25.07.1988
Em casa de Tônia Carrero outro dia (apesar da hepatite, com licença/autorização do Pedro Henrique de Paiva, almoço de despedida de Paulo Autran [fim da novela Sassaricando]), tive uma boa conversa com ele, dizendo-lhe como havia gostado, há meses, de uma entrevista que concedera: tão sereno, tão sábio, acima dos rancores.
A conversa foi tão agradável, sincera, que o Simão Cury, que vive com o Carlão, disse que gostaria de tê-la gravado.
Presentes: Celia Biar, Rosita Tomás Lopes, Maitê Proença, Irene Ravache e Edson, Carlão, Ana Maria Santeiro e outros. E Tônia ótima. Mais uma plástica, mas ótima. E tão gentil comigo, como sempre, mandando até fazer comida “para o Affonso” (e as pessoas comiam fazendo piada). Era um frango, além de bobó de camarão, que ela achava que talvez não fosse bom para hepatite.
Devia ter-lhe enviado flores. Mas a hepatite atrapalhou. Sim, a hepatite passou da fase “padecente” e “glorificante” para a fase “aporrinhante”. Começo a me deprimir. Hoje, chorei duas vezes, de tristeza, de ficar aqui “inútil” como aquele marido da Jandira no poema de Murilo Mendes.
Lauro Escorel, aqui em casa, fazendo, com Marina, roteiro de um filme onde recupera suas vivências em Roma, ao tempo em que seu pai foi embaixador lá. Revela que Joaquim Pedro e Andrade (tragédia) está com câncer nos dois pulmões.
Lá se vai uma geração de cinema, o próprio Lauro comenta sobre seus ídolos. Já foram Glauber, Leon Hirszman e outros como o Olney. Paulo Autran, no entanto, me disse que Flávio Rangel está com o câncer estacionário depois que se encontrou três vezes com aquele guru mineiro que curou Nara Leão.
Vou ligar pro Flávio Rangel.
31.05.1988
A leitura de Pedro Nava durante esta doença (hepatite) está gerando-solidificando em mim um certo amadurecimento. Minas, o tempo, a morte. Pensei até em escrever um longo poema de reencontro com esses temas e o passado.

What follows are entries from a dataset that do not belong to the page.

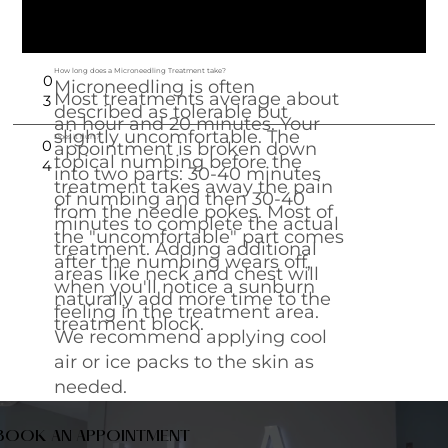
treatment to your specific needs, ensuring
the best possible results.
How long does a Microneedling Treatment take?
0
Microneedling is often
Most treatments average about
3
described as tolerable but
an hour and 20 minutes. Your
slightly uncomfortable. The
Does it hurt?
0
appointment is broken down
topical numbing before the
4
into two parts: 30-40 minutes
treatment takes away the pain
of numbing and then 30-40
from the needle pokes. Most of
minutes to complete the actual
the "uncomfortable" part comes
treatment. Adding additional
after the numbing wears off,
areas like neck and chest will
when you'll notice a sunburn
naturally add more time to the
feeling in the treatment area.
treatment block.
We recommend applying cool
air or ice packs to the skin as
needed.
BOOK AN APPOINTMENT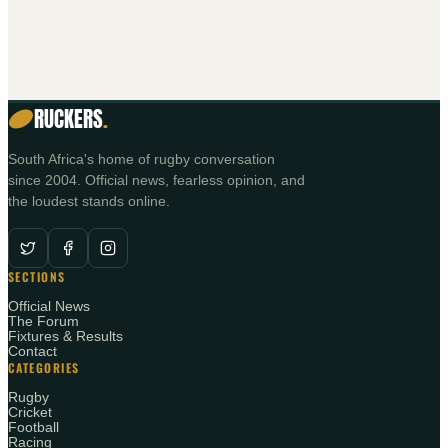
RUCKERS
.
South Africa's home of rugby conversation
since 2004. Official news, fearless opinion, and
the loudest stands online.
SECTIONS
Official News
The Forum
Fixtures & Results
Contact
CATEGORIES
Rugby
Cricket
Football
Racing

Constato em Nava como é importante o “grupo”, a “geração”, a AMIZADE — que ele inscreve em caixa alta em O círio perfeito. E como lamento que minha geração nisto foi um fiasco.

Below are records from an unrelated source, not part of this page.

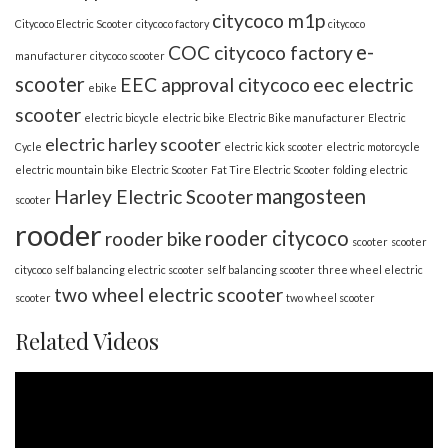
citycoco m1p
Citycoco Electric Scooter
citycoco factory
citycoco
e-
COC citycoco factory
manufacturer
citycoco scooter
scooter
EEC approval citycoco
eec electric
ebike
scooter
electric bicycle
electric bike
Electric Bike manufacturer
Electric
electric harley scooter
Cycle
electric kick scooter
electric motorcycle
electric mountain bike
Electric Scooter
Fat Tire Electric Scooter
folding electric
mangosteen
Harley Electric Scooter
scooter
rooder
rooder citycoco
rooder bike
scooter
scooter
citycoco
self balancing electric scooter
self balancing scooter
three wheel electric
two wheel electric scooter
scooter
two wheel scooter
Related Videos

Que esplêndida descrição faz Nava de Murilo Mendes no enterro do Ismael Nery. Lembro-me de tê-los visto, Nava e Murilo na casa do Odylo Costa Filho. Por que não anotei a conversa dos dois ali em pé, como dois mamutes, históricos, admiráveis, risonhos?
Consideração sobre minhas limitações e as memórias. Falta-me vocação para esses detalhes. Já com as crônicas, muitas coisas estão lá e também na poesia.
04.06.1988
Dizia ontem a uns alunos de Letras que aqui vieram me visitar, pois querem fundar uma revista literária: há um ritmo de leitura e suas devidas compatibilidades. Por exemplo: doença, prisão, exílio são bons para se ler longas estórias.

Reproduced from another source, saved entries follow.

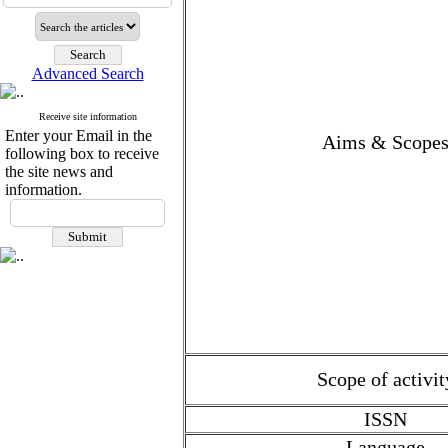
Advanced Search
Receive site information
Enter your Email in the
Aims & Scope
following box to receive
the site news and
information.
Scope of activit
ISSN
Language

Nesse dia mesmo Ziraldo me falou que leu Guerra e paz na prisão. Li os dois volumes da edição que tenho no hospital militar em Juiz de Fora quando me operaram a hérnia. Por isso, agora leio Nava. Doença: outro ritmo. Hora de ler A montanha mágica. Não é à toa que foi escrito em ritmo de doença.
Velocidade da vida e dos textos.
Não há nada melhor para a leitura do que a hepatite.
Outro dia, encontrei no Nava: Afonso Arinos, tuberculoso; Murilo Mendes, tuberculoso; Ismael Nery, tuberculoso; Manuel Bandeira, tuberculoso.
É a última geração romântica dentro do modernismo?
16.06.1988
Finalmente sarei da hepatite. Quase três meses!
Antonio Candido e Gilda estiveram aqui em casa ontem. Eu tentando seduzi-los a serem professores por mais tempo na PUC/RJ. Ficaram tocados com o convite. Ele está emocionado com os alunos da PUC/RJ. Disse que achava que nunca mais daria aulas. Se entusiasmou. Confessou que todo professor é um ator. Gosta de falar, pois quando fala se acha inteligente, quando se cala se sente burro.